To solve $8x^2 - 4x - 11 \le 0$, we first find the roots of the quadratic equation $8x^2 - 4x - 11 = 0$. Using the quadratic formula:

$x = \frac{-b \pm \sqrt{b^2 - 4ac}}{2a}$

$x = \frac{4 \pm \sqrt{(-4)^2 - 4(8)(-11)}}{2(8)}$

$x = \frac{4 \pm \sqrt{16 + 352}}{16}$

$x = \frac{4 \pm \sqrt{368}}{16}$

$x = \frac{4 \pm 4\sqrt{23}}{16}$

$x = \frac{1 \pm \sqrt{23}}{4}$

So the roots are $x_1 = \frac{1 - \sqrt{23}}{4}$ and $x_2 = \frac{1 + \sqrt{23}}{4}$.

Since the coefficient of $x^2$ is positive, the parabola opens upwards.
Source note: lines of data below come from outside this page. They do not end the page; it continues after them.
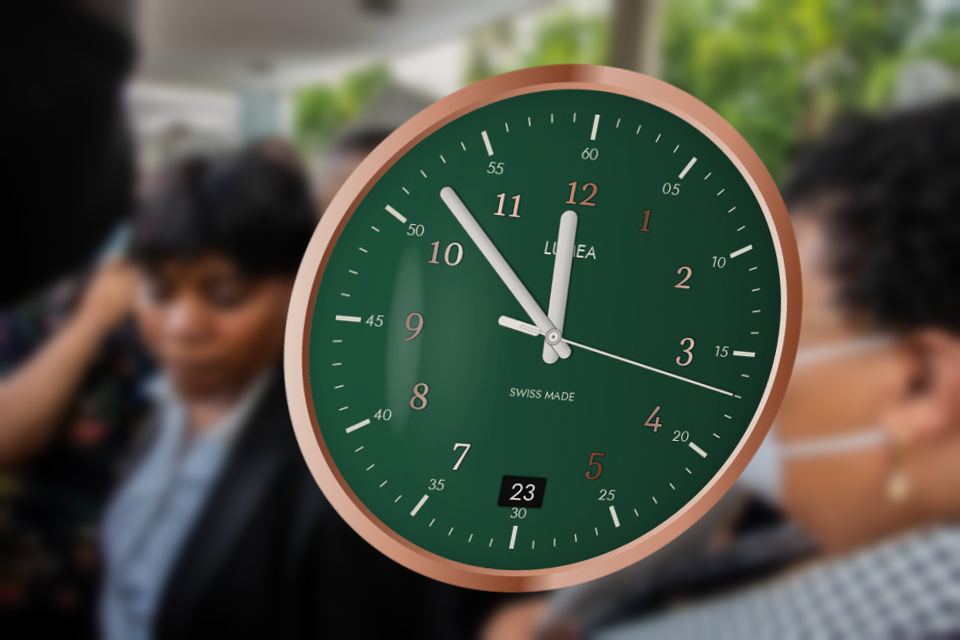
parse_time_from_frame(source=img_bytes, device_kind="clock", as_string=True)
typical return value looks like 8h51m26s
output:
11h52m17s
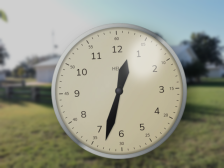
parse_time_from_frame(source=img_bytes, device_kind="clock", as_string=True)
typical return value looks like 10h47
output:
12h33
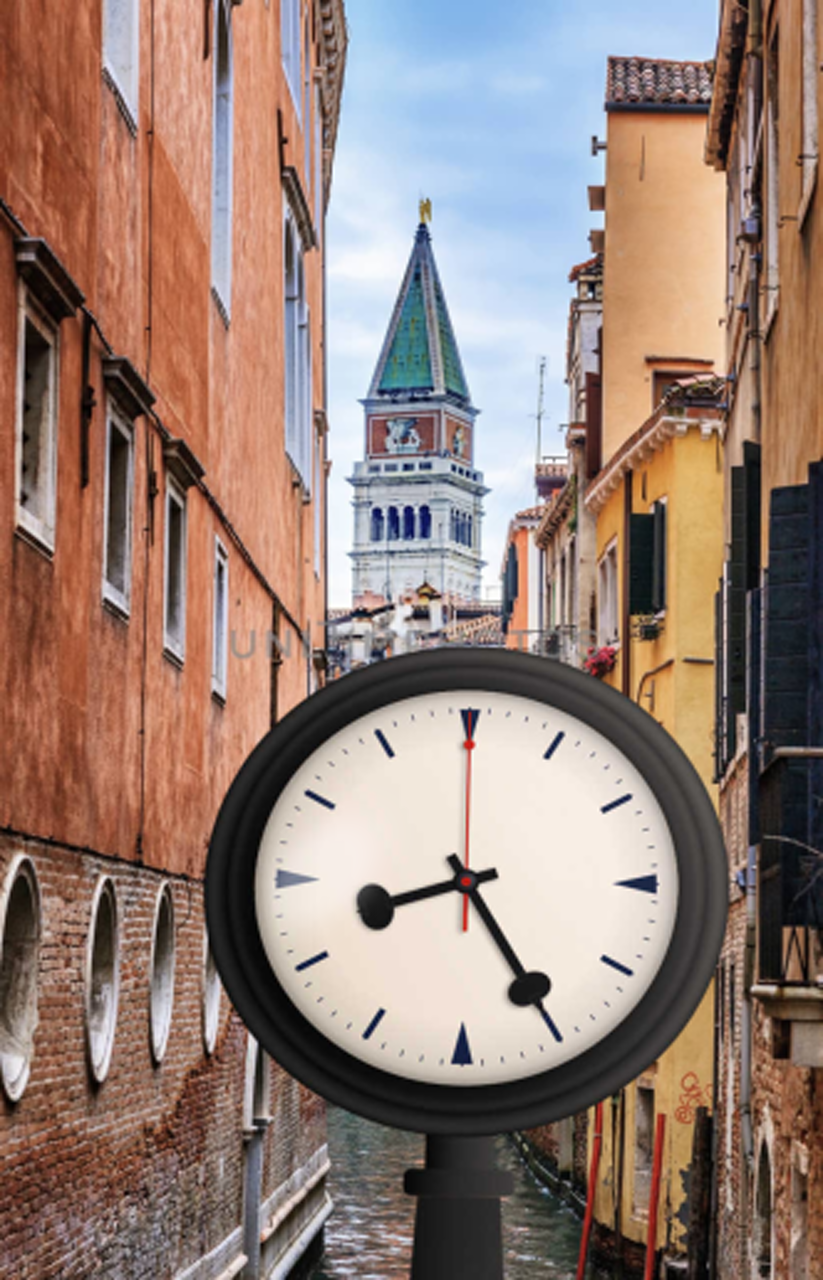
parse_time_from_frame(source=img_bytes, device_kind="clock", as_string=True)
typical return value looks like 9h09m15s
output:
8h25m00s
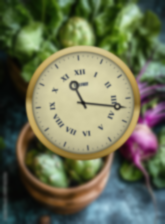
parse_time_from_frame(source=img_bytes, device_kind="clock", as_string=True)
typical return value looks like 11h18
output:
11h17
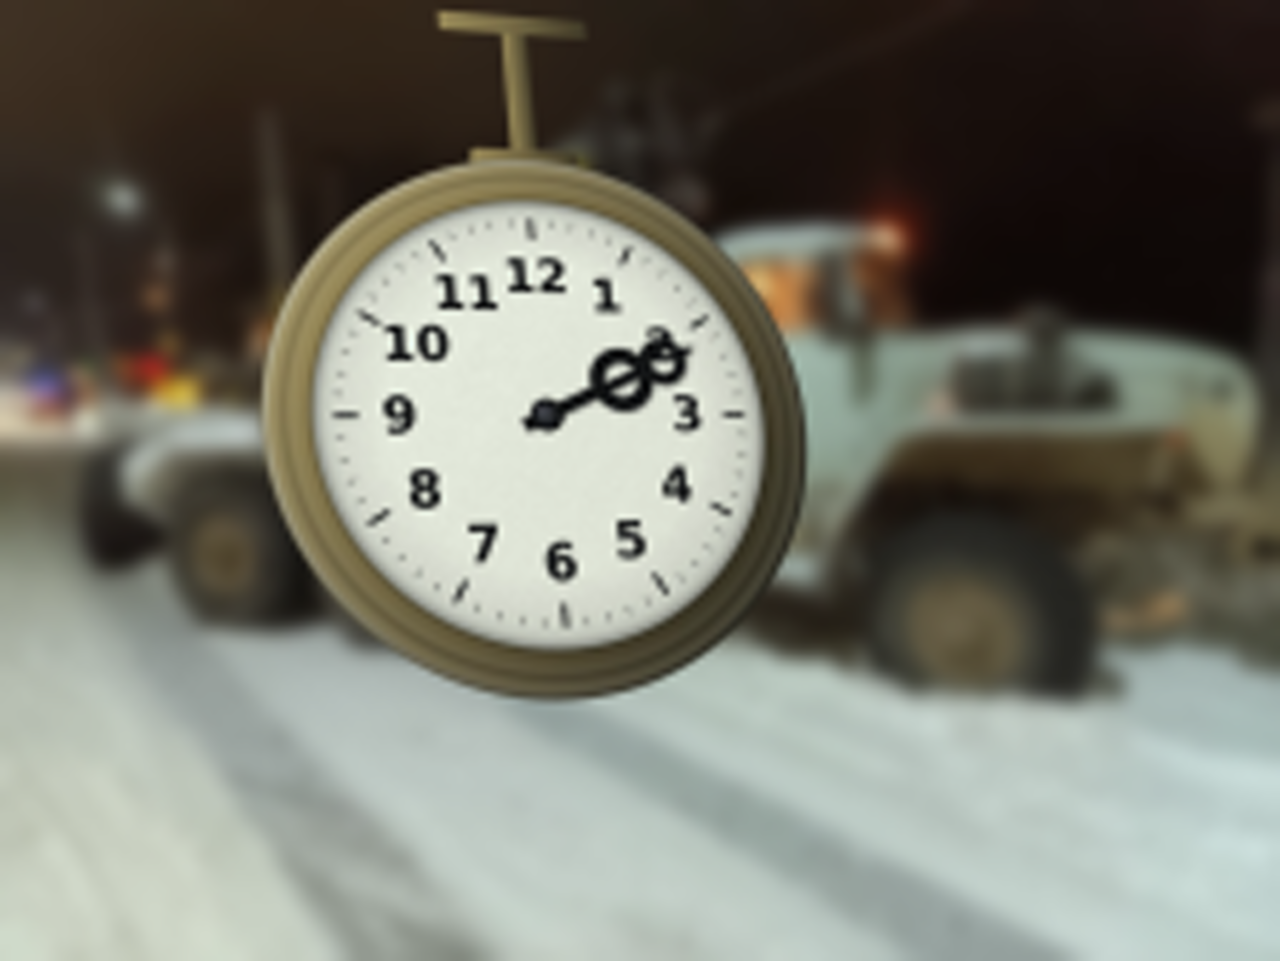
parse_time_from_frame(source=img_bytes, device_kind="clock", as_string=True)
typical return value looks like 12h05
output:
2h11
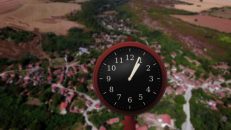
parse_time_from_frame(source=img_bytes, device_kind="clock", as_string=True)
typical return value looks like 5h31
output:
1h04
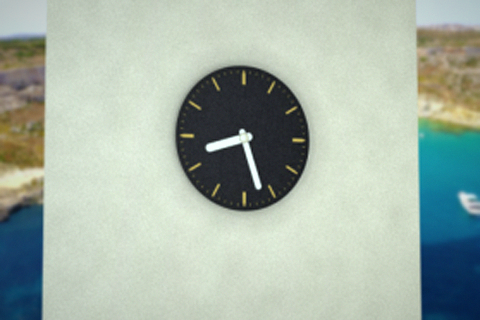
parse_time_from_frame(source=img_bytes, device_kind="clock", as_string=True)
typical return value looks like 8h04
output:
8h27
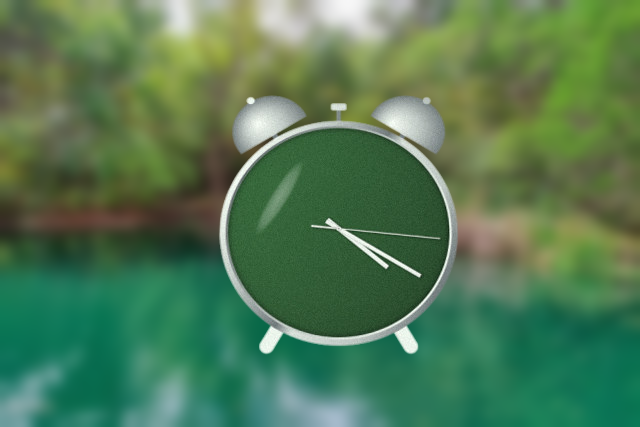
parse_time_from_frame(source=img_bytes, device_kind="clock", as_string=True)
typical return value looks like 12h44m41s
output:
4h20m16s
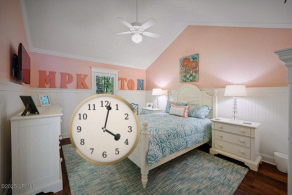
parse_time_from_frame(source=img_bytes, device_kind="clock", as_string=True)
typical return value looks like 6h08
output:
4h02
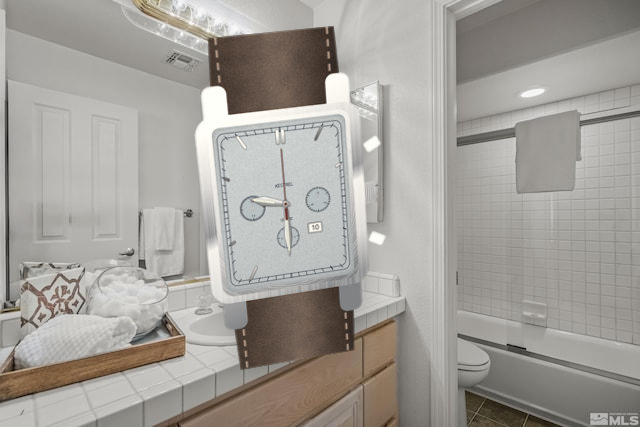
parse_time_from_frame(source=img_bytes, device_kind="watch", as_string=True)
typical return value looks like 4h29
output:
9h30
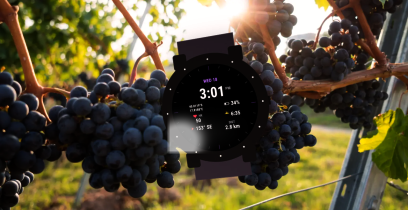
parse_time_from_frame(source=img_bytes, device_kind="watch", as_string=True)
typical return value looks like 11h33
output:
3h01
Therefore, the inequality $8x^2 - 4x - 11 \le 0$ holds between the roots:

$\frac{1 - \sqrt{23}}{4} \le x \le \frac{1 + \sqrt{23}}{4}$

5. Combine All Conditions

We need to combine the following conditions:

• $x \le 3$ or $x \ge 5$
• $x < \frac{2}{3}$
• $x \ge \frac{2}{3}$ and $\frac{1 - \sqrt{23}}{4} \le x \le \frac{1 + \sqrt{23}}{4}$

From the first condition and $x < \frac{2}{3}$, we have $x \le 3$ and $x < \frac{2}{3}$, so $x < \frac{2}{3}$.

From the first and third conditions, we have $x \ge \frac{2}{3}$, $x \le 3$ or $x \ge 5$, and $\frac{1 - \sqrt{23}}{4} \le x \le \frac{1 + \sqrt{23}}{4}$.

Since $\frac{1 - \sqrt{23}}{4} \approx -0.9$ and $\frac{1 + \sqrt{23}}{4} \approx 1.4$, we only consider the interval $\frac{2}{3} \le x \le \frac{1 + \sqrt{23}}{4}$. Combining these, the solution is:

$x < \frac{2}{3}$ or $\frac{2}{3} \le x \le \frac{1 + \sqrt{23}}{4}$

This simplifies to:

$x \le \frac{1 + \sqrt{23}}{4}$

And considering the domain:

$x \le 3$ or $x \ge 5$, the solution is $x \in (-\infty, \frac{1 + \sqrt{23}}{4}] \cup [5, + \infty)$.

This thorough approach guarantees an accurate solution, combining algebraic methods with an understanding of inequalities. Remember to verify your solutions using R or other tools to ensure correctness.

Solving inequalities with square roots can be a bit of a puzzle, but with a clear, step-by-step approach, you can definitely master them. Keep practicing, and you'll become more confident in your abilities. Good luck, and have fun solving!